In [None]:
!pip install --user "image-quality[dataset]>=1.2.4"

import tensorflow as tf
from tensorflow.keras.layers import Conv2D, Dense, GlobalAveragePooling2D
from notebooks.utils import (
    show_images,
    gaussian_filter,
    image_normalization,
    rescale,
    image_shape)
import imquality.datasets

In [None]:
print(f'tensorflow version {tf.__version__}')

# Introduction

In this tutorial, we will implement the Deep CNN-Based Blind Image Quality Predictor (DIQA) methodology proposed by Jongio Kim, Anh-Duc Nguyen, and Sanghoon Lee [1]. Also, I will go through the following TensorFlow 2.0 concepts:
- Download and prepare a dataset using a *tf.data.Dataset builder*.
- Define a TensorFlow input pipeline to pre-process the dataset records using the *tf.data* API.
- Create the CNN model using the *tf.keras* functional API.
- Define a custom training loop for the objective error map model.
- Train the objective error map and subjective score model.
- Use the trained subjective score model to make predictions.

*Note: Some of the functions are implemented in [utils.py](https://github.com/ocampor/image-quality/blob/master/notebooks/utils.py) as they are out of the guide's scope.*

## What is DIQA?

DIQA is an original proposal that focuses on solving some of the most concerning challenges of applying deep learning to image quality assessment (IQA).

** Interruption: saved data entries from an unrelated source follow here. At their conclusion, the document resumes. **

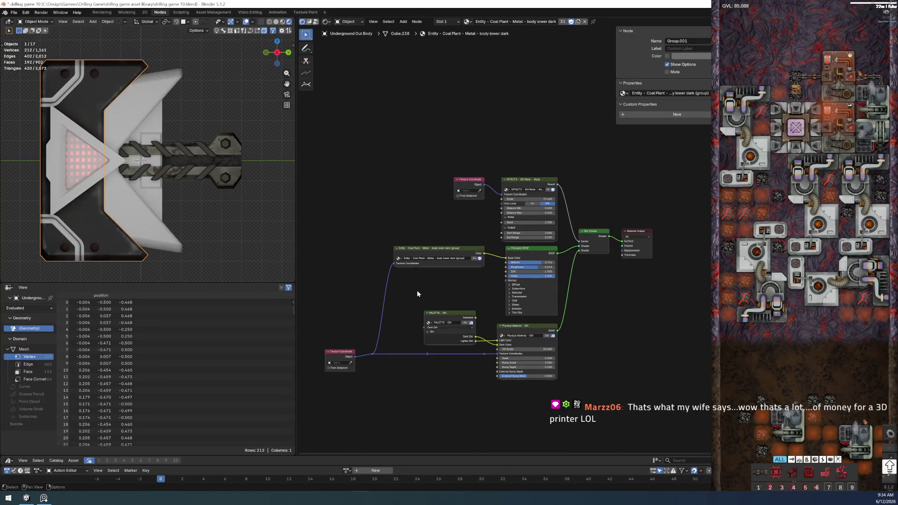
scroll(417, 290, down, 1)
middle_drag(417, 293, 442, 290)
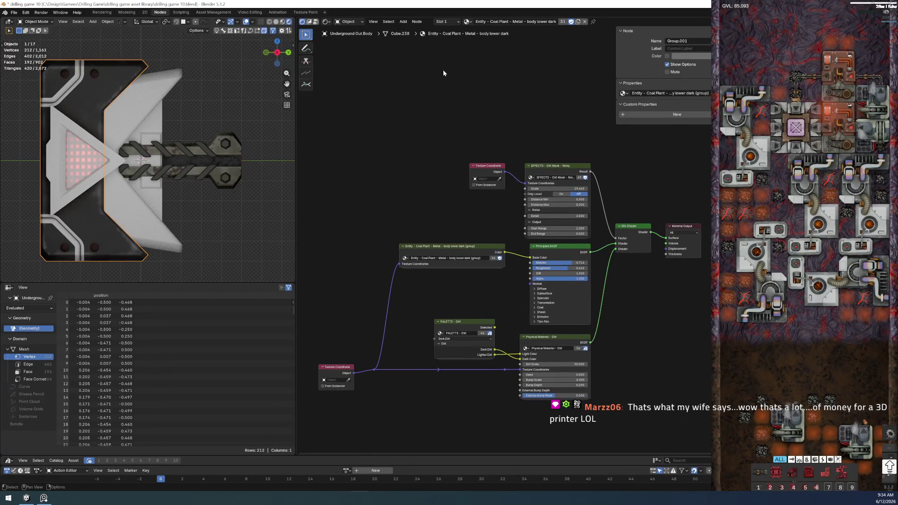
click(578, 22)
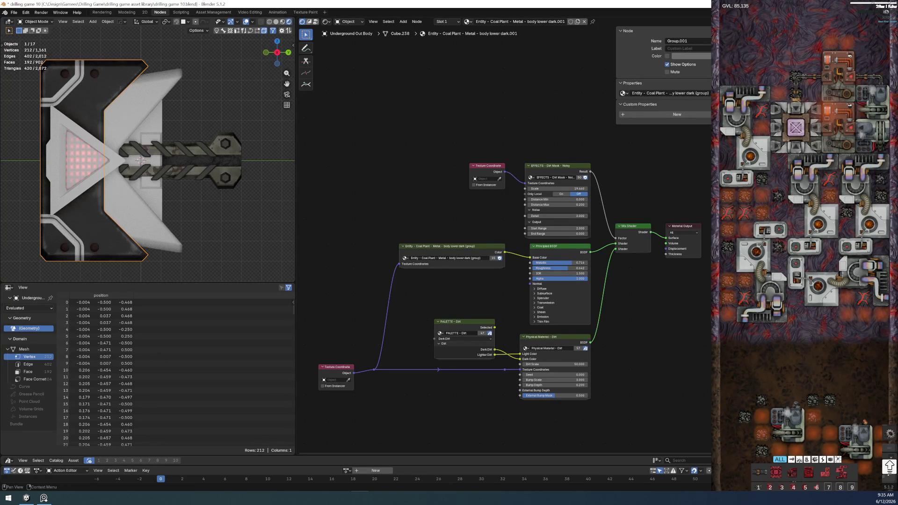
click(569, 21)
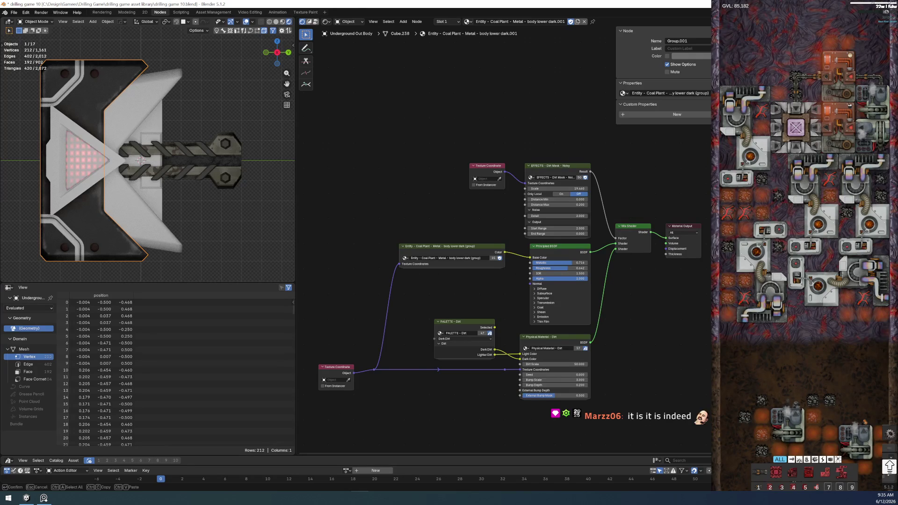
scroll(480, 295, up, 1)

The advantages against other methodologies are:

- The model is not limited to work exclusively with Natural Scene Statistics (NSS) images [1].
- Prevents overfitting by splitting the training into two phases (1) feature learning and (2) mapping learned features to subjective scores.

## Problem

The cost of generating datasets for IQA is high since it requires expert supervision. Therefore, the fundamental IQA benchmarks are comprised of solely a few thousands of records. The latter complicates the creation of deep learning models because they require large amounts of training samples to generalize.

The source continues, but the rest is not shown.